Dubliners

by '69
Amherst Student

As an adaptation of a great book, "Ulysses" is intelligent, serious, earnest, and generally very bad. As a movie existing by itself with no previous form, "Ulysses" is almost non-existent.

Rather than use Joyce's book as a starting point, rather than trying to find cinematic equivalents for Joyce's astounding trips of language and his incredibly complex "heroic" structure, the director, Joseph Strick and his co-writer, Fred Haines, have used the book as a crutch, as a lifeline to which the movie constantly refers itself in a fraudulent, dishonest attempt to give itself the appearance of an existence of its own, as a total separate cohesive work of art, something it most definitely is not.

Everything in the film seems to be chosen at random. There is no real steady flow to the action, no insights into the worlds of the characters, no real unity at all in fact, except that everything occurs during one fall day in Dublin, and everything is connected in some way, direct or indirect, with the life of Leopold Bloom, the non-entity, the wandering Jew, the gray Ulysses of Joyce's myth. The reason that "these" scenes are depicted rather than "those" is actually obvious: they serve as reminders of what was in the book, where they were important vital parts of the total literary structure. For many who have read the book and then seen the movie, these disconnected little vignettes serve almost as prolonged subliminal suggestions: they flaccidly and superficially "suggest" a scene from the book, the viewer remembers the scene in all its brilliance, and then transfers it, "combines" it with the scene on screen In this way, one may emerge from the theatre attributing to the film a richness and depth that was never there. The film is a pony of the book, a summary of the book's incidents (especially ineffectual in this case where incidents themselves are the least important aspect of Joyce's book.
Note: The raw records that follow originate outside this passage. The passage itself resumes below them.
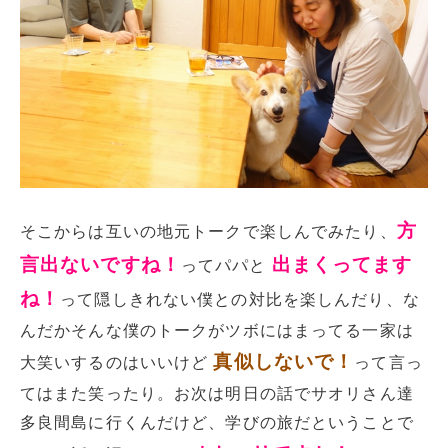
方
そこからは互いの地元トークで楽しんでみたり、
言出ないですね！
出まくってます
ってパパと
ね！
って隠しきれない僕との対比を楽しんだり、な
んだかそんな僕のトークがツボにはまってる一家は
真似しないで！
大笑いするのはいいけど
って言っ
てはまた笑ったり。お次は明日の話でサオリさん達
多良間島に行くんだけど、学びの旅だということで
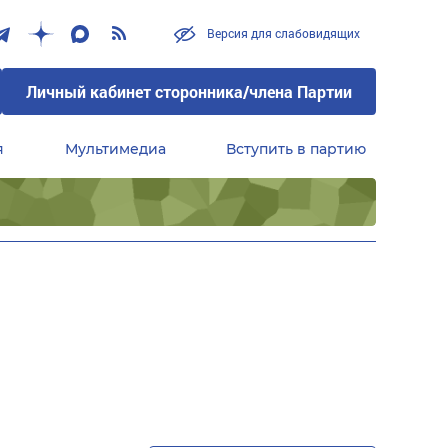
Версия для слабовидящих
Личный кабинет сторонника/члена Партии
я
Мультимедиа
Вступить в партию
Центральный совет сторонников партии «Единая Россия»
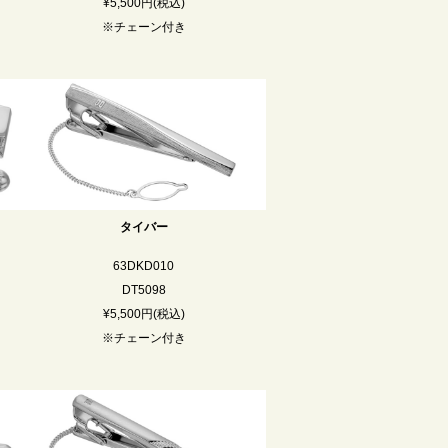
¥5,500円(税込)
※チェーン付き
タイバー
63DKD010
DT5098
¥5,500円(税込)
※チェーン付き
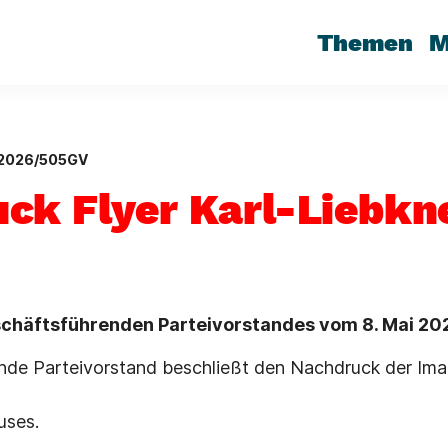
Themen
M
 2026/505GV
ck Flyer Karl-Liebkn
chäftsführenden Parteivorstandes vom 8. Mai 20
nde Parteivorstand beschließt den Nachdruck der Ima
uses.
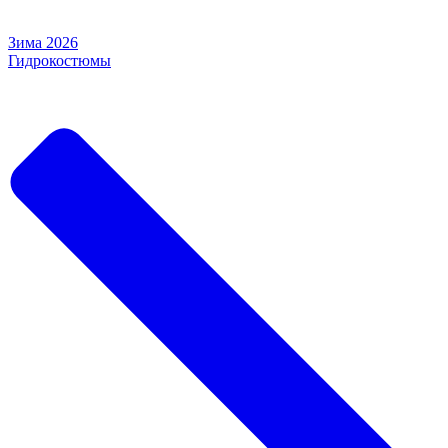
Зима 2026
Гидрокостюмы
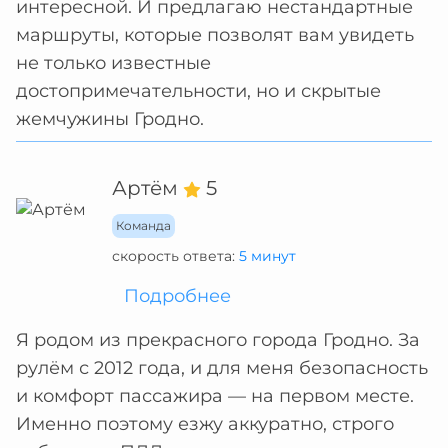
интересной. И предлагаю нестандартные
маршруты, которые позволят вам увидеть
не только известные
достопримечательности, но и скрытые
жемчужины Гродно.
Артём
5
Команда
скорость ответа:
5 минут
Подробнее
Я родом из прекрасного города Гродно. За
рулём с 2012 года, и для меня безопасность
и комфорт пассажира — на первом месте.
Именно поэтому езжу аккуратно, строго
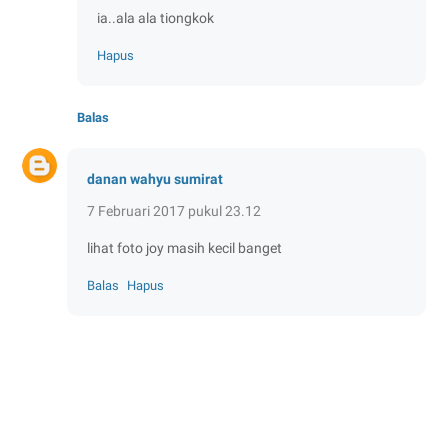
ia..ala ala tiongkok
Hapus
Balas
danan wahyu sumirat
7 Februari 2017 pukul 23.12
lihat foto joy masih kecil banget
Balas
Hapus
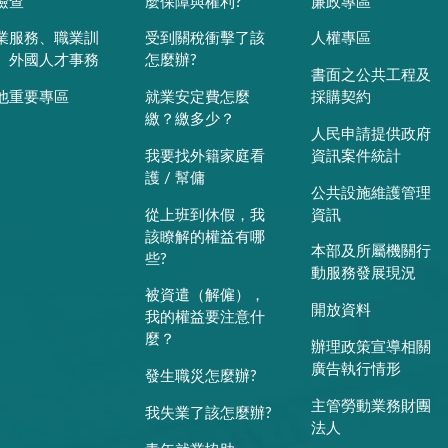
檢查
麼保障與權利?
廉政專區
業服務、職業訓
受到關稅衝擊了該
人權專區
、外國人才事務
怎麼辦?
書面之公共工程及
他重要專區
就業安定費怎麼
採購契約
繳？繳多少？
人民申請提供政府
我要找外籍家庭看
資訊案件統計
護 / 幫傭
公共設施維護管理
從上班到休假，我
資訊
該瞭解的權益有哪
本部及所屬機關行
些?
動服務發展現況
被資遣（解僱），
開放資料
我的權益要注意什
麼？
辦理政策宣導相關
廣告執行情形
發生職災怎麼辦?
主管勞動業務財團
我失業了該怎麼辦?
法人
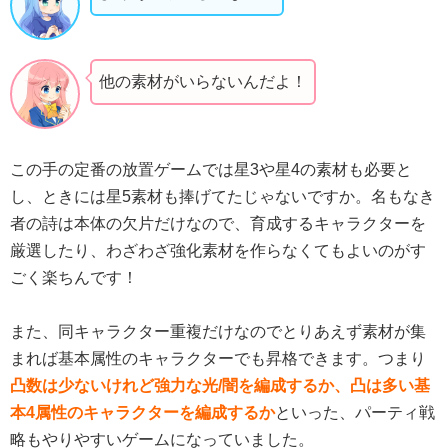
他の素材がいらないんだよ！
この手の定番の放置ゲームでは星3や星4の素材も必要と
し、ときには星5素材も捧げてたじゃないですか。名もなき
者の詩は本体の欠片だけなので、育成するキャラクターを
厳選したり、わざわざ強化素材を作らなくてもよいのがす
ごく楽ちんです！
また、同キャラクター重複だけなのでとりあえず素材が集
まれば基本属性のキャラクターでも昇格できます。つまり
凸数は少ないけれど強力な光/闇を編成するか、凸は多い基
本4属性のキャラクターを編成するか
といった、パーティ戦
略もやりやすいゲームになっていました。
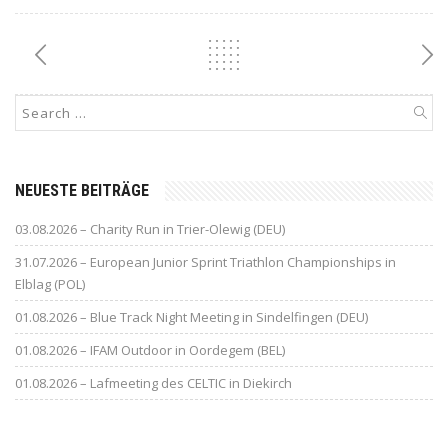
NEUESTE BEITRÄGE
03.08.2026 – Charity Run in Trier-Olewig (DEU)
31.07.2026 – European Junior Sprint Triathlon Championships in
Elblag (POL)
01.08.2026 – Blue Track Night Meeting in Sindelfingen (DEU)
01.08.2026 – IFAM Outdoor in Oordegem (BEL)
01.08.2026 – Lafmeeting des CELTIC in Diekirch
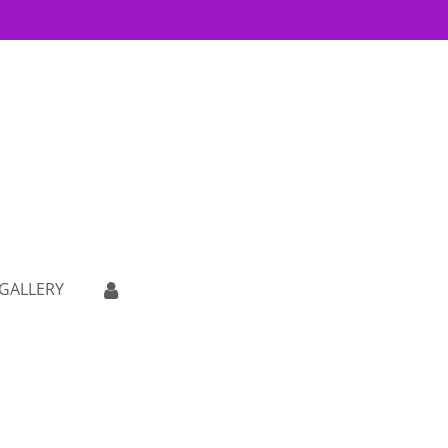
GALLERY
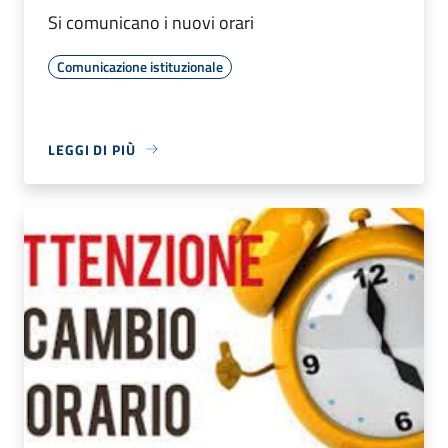
Si comunicano i nuovi orari
Comunicazione istituzionale
LEGGI DI PIÙ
Especially poor is Strick's use of Joyce's language. In the scene where Stephen Daedalus walks on the beach, he speaks in the book of the "ineluctable modality of the inevitable" which begins a remarkable passage connected with the sea, full of womb references, and other amazing semantic, pictorial, and psychological connections. Rather than trying to find a visual form for Joyce's word-dance, Strick has Daedalus actually read the speech on the soundtrack as we see him walk. The total effect is poor, pretentious, diffuse, and typical cf the kind of cop-outs found throughout the film. Joyce's Dublin was a magical mysterious, hallucinatory cosmos. In the film, It is just a modern city, drab, dull, colorless, and not even worthy of a brief travelogue, Throughout, the visual imagination of "Ulysses" is cliche, predictable, and totally lacking in creative spark. In no way does it do justice to the book.

But one is left with a puzzling contradiction. Usually when you see an adaptation of a book that is markedly inferior to the original, you feel tremendously cheated, annoyed. The movie seems often twice as bad as it might have been because of the comparison with the original. If this formula held up, somebody who has read "Ulysses" would find the movie unbearable. But in fact it works completely differently. Those who have read the book often feel a bit disappointed (though most that I've met actually loved the movie) but almost always still like the film tremendously. The reason must be that Strick and his co-workers are very serious, intelligent people. Never do they cheapen Joyce. They constantly, dilute him, make his work seem much less majestic and dynamic than it is. But this is a far different thing from cheapening, which has always been Hollywood's favorite process. The respect of everyone involved is apparent throughout. In fact, it becomes obvious that Strick and the others were in awe of the book, too much so in fact. They were too scared to try to create a new artistic life, finally ending up composing a moving hymn of praise to the book; and since those who have read the book are in complete sympathy with Strick's awe, they feel right at home with the movie, For those who haven't read the book, I suspect the film will seem somewhat nebulous, confusing, and directionless, but still quite entertaining. Enough of Joyce is constantly there to make "Ulysses" one of the best films of the last year.

A word about the final scene, Molly Bloom's monologue. It is glorious, even in the simplified, truncated, form presented in the film. At times it sounds more like Tennessee Williams than Joyce because Strick has emphasized the sexual thoughts quite a bit. But, after all, they are the core of the monologue, and in a spellbinding performance by Barbra Jefford, this final whirl of beauty becomes a classic sequence of simple earthy direct and passionate poetry. Here, Strick's visual facility seems much better than in the rest of the film, but it doesn't make that much difference. The important thing is the voice, the words, Molly's face. The voice is hypnotic in its simplicity, the words moving and beautiful (due to Strick's courage, also unexpurgated), and the face unforgettable.

The acting throughout is first-rate, though at times you can't blame the performers for not quite knowing what they're playing. And finally, any movie that offers such a final scene, which may prove to be a landmark in the history of films, is certainly worth seeing. Yes.